Author Response File: Author Response.pdf
Round 3
Reviewer 2 Report
The quality of the manuscript has improved with inclusion of additional data. In 'simple summary', authors claim that oral exposure to P. gingivalis can induce carcinogenesis. This statement needs to be modified because presented data suggest that carcinogenesis is accelerated in genetically susceptible mice only.
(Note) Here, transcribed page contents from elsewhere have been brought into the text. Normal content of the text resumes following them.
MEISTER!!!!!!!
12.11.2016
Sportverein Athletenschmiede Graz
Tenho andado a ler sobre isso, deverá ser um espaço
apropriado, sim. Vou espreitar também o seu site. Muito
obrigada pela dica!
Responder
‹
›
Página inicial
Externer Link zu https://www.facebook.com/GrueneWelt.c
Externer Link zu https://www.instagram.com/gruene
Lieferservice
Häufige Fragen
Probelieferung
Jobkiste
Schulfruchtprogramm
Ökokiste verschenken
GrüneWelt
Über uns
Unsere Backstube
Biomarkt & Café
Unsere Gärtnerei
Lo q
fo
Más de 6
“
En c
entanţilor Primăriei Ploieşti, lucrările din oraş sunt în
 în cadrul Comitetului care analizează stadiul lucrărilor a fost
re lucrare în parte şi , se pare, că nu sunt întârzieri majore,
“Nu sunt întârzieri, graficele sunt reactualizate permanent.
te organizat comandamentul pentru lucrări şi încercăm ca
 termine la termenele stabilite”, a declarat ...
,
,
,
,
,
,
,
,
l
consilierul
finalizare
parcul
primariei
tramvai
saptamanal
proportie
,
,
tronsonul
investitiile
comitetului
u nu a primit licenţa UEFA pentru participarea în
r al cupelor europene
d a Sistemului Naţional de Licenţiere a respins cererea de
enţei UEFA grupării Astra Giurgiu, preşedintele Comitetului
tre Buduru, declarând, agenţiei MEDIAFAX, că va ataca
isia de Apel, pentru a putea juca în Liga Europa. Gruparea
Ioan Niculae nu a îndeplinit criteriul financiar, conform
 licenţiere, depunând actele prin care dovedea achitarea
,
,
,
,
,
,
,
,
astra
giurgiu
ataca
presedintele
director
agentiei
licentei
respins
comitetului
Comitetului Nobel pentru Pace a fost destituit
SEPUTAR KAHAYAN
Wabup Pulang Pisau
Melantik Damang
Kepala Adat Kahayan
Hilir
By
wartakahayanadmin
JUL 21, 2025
Although authors have included additional literature references to support their observations, in absence of data on establishment of oral infection or its impact on gut microbiome, the conclusions need to be reworded.
In the experiments evaluating the effect of bacterial lysate on cancer cells, please indicate the CFU/ml for preparing lysate and quantity/volume of lysate used per ml of cancer cell media.
Author Response
POINT 1. The quality of the manuscript has improved with inclusion of additional data. In 'simple summary', authors claim that oral exposure to P. gingivalis can induce carcinogenesis. This statement needs to be modified because presented data suggest that carcinogenesis is accelerated in genetically susceptible mice only.
R1: We have revised the following texts to the revised manuscript and highlighted the change in green.
[line 37 to 39]
“We demonstrated that oral exposure to P. gingivalis can accelerate the development of pancreatic ductal adenocarcinoma in mouse model.”
POINT 2. Although authors have included additional literature references to support their observations, in absence of data on establishment of oral infection or its impact on gut microbiome, the conclusions need to be reworded.
R2: We have reworded the following texts to the revised manuscript.
[line 446 to 450]
“We demonstrated that oral exposure to P. gingivalis can accelerate PanIN lesions in KC mice with a severity similar to that caused by caerulein. This clearly shows that P. gingivalis plays a direct role in the deterioration of PDAC. Our findings revealed that Lactobacillus had beneficial effects and could reduce the number and grades of PanIN lesions and the growth and survival of pancreatic cancer cells, inhibit EMT (suppress malignant cell transformation and metastasis) in cancer cells.”
[line 452 to 454]
“The inhibitory effect of probiotics on PD-L1 expression may be considered as a promising adjuvant treatment to immune checkpoint inhibitors for selected patients with pancreatic cancer in the future.”
POINT 3. In the experiments evaluating the effect of bacterial lysate on cancer cells, please indicate the CFU/ml for preparing lysate and quantity/volume of lysate used per ml of cancer cell media.
R3: We have added the relevant instructions to the revised manuscript.
[line 434 to 436]
“Cells were treated with probiotic lysates of GMNL-89 (25µg/mL; 6.41 x 108 CFU/mL) or GMNL-133 (25µg/mL; 7.76 x 108 CFU/mL) in the presence or absence of gemcitabine for 0, 1, 2, 4, 6 days.”